I did take some pictures, but the camera is in the car and it's late, so I'll upload them tomorrow. In the meantime, I'd like to share with you two letters that I'll never get to send. I'm not normally this grumpy, but tonight I was! The online community of which I'm a part has an ongoing discussion that shares the title of tonight's post, and this was my contribution for the night.
Happy Fourth of July!
Letter #1
Dear woman who sat directly to the south of me at the huge-mongous fireworks show tonight,
I am happy that you found such a good vantage point. Yes, we really like the north end of the airport too, and it was such a good spot that you promptly called at least five of your best friends who all showed up with their several children. And yes, I fully agree that bug spray is important, since mosquitoes are omnipresent in a Texas summer.

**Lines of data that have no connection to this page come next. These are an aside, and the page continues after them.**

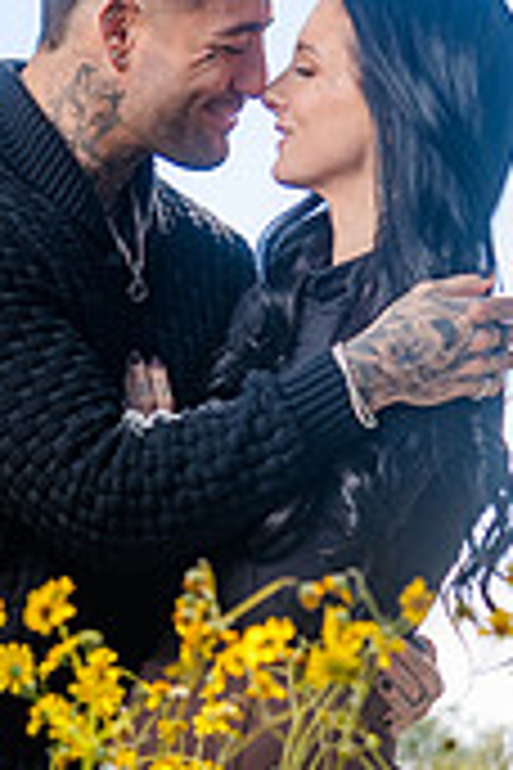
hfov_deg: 7.5
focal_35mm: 184
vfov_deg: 11.1
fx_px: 3933
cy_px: 617
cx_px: 108
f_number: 5.6
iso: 100
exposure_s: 1/250
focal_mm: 70
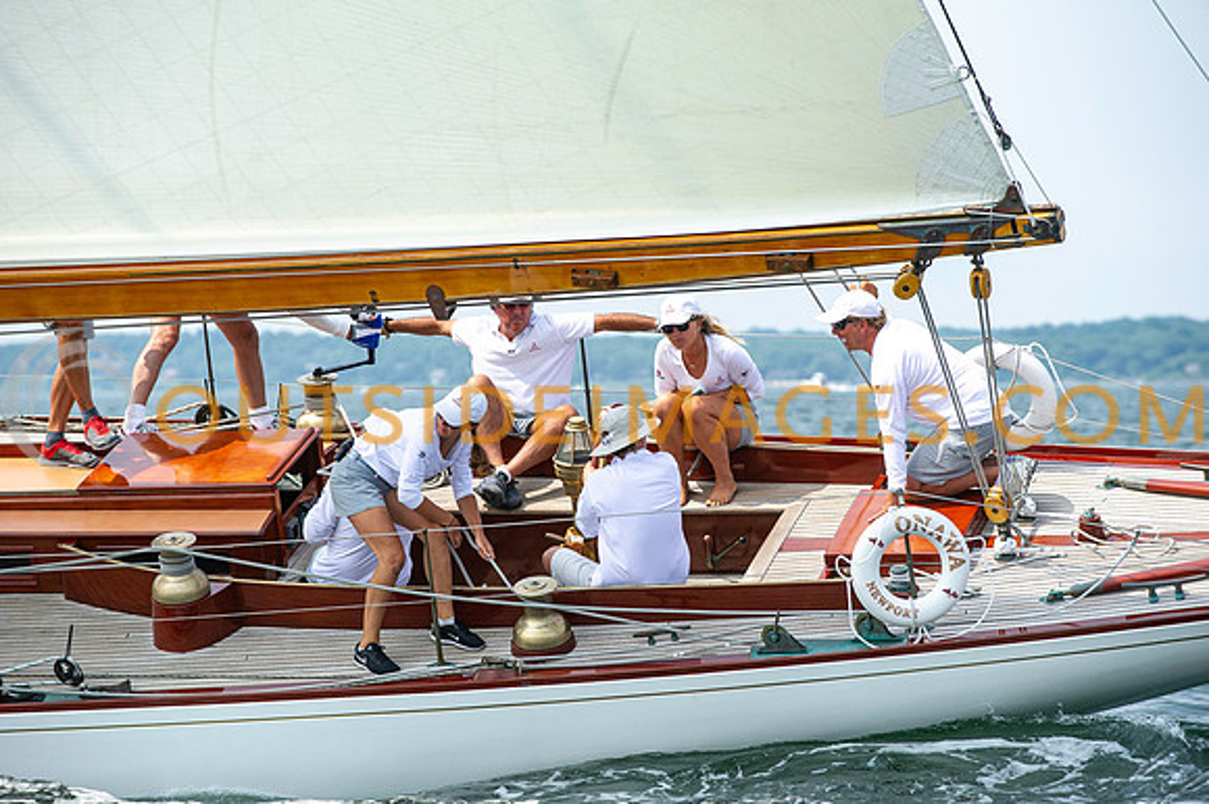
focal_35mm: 175
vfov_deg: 7.8
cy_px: 402
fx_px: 5874
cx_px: 604
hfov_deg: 11.8
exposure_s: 1/1600
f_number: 5.6
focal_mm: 175
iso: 320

But you know what? It was windy today. Quite a strong breeze, as a matter of fact. So while you were bug-spraying every adult and child in your party of 25 people, did you not happen to notice at all that the ten of us sitting directly next to you were choking and coughing? Were you completely oblivious to the fact that you brought more than one of us to tears because our eyes were burning? When you use an aerosol SPRAY, that overspray has to go somewhere. My eyes and lungs, along with the eyes and lungs of my children, are--listen carefully here--not the appropriate place for the residue of your zealous bug prevention.

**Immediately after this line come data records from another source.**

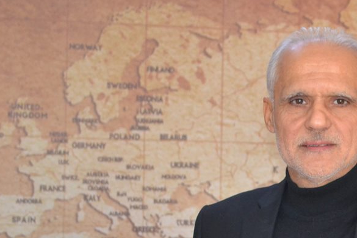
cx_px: 413
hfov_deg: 13.0
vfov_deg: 8.9
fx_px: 1527
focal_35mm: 154
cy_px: 217
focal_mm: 44
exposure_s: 1/60
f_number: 5.3
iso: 1600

I swear, ten percent of the can landed on the intended targets, while we inhaled the other ninety percent. The next time you go outside, lady, do us both a favor and spray at home or not at all! You'll save your insect repellent, and I'll save my eyes. Thanks for nothing.
Love,
The family sitting downwind
Letter #2
Dear idiots sitting behind us,
Fireworks are illegal in Dallas County. Yes, dim bulb, that includes sparklers. I enjoyed them as much as the next kid twenty years ago, but they were legal where I lived and we didn't light them in a parking lot full of other people and small children! I'm SO glad you were
I hope you burn your hands on the next box, since I saw the package of 150 that you still hadn't lit. And yes, it WAS me who called the police to let them know that someone was using illegal fireworks. You want to light sparklers? Do it in your own driveway, where you're putting your family at risk and not mine. If that makes me the grumpy mean old lady who ruins other people's fun, so be it.
So there.
Sincerely,
Me. The grumpy, mean old lady sitting in front of you.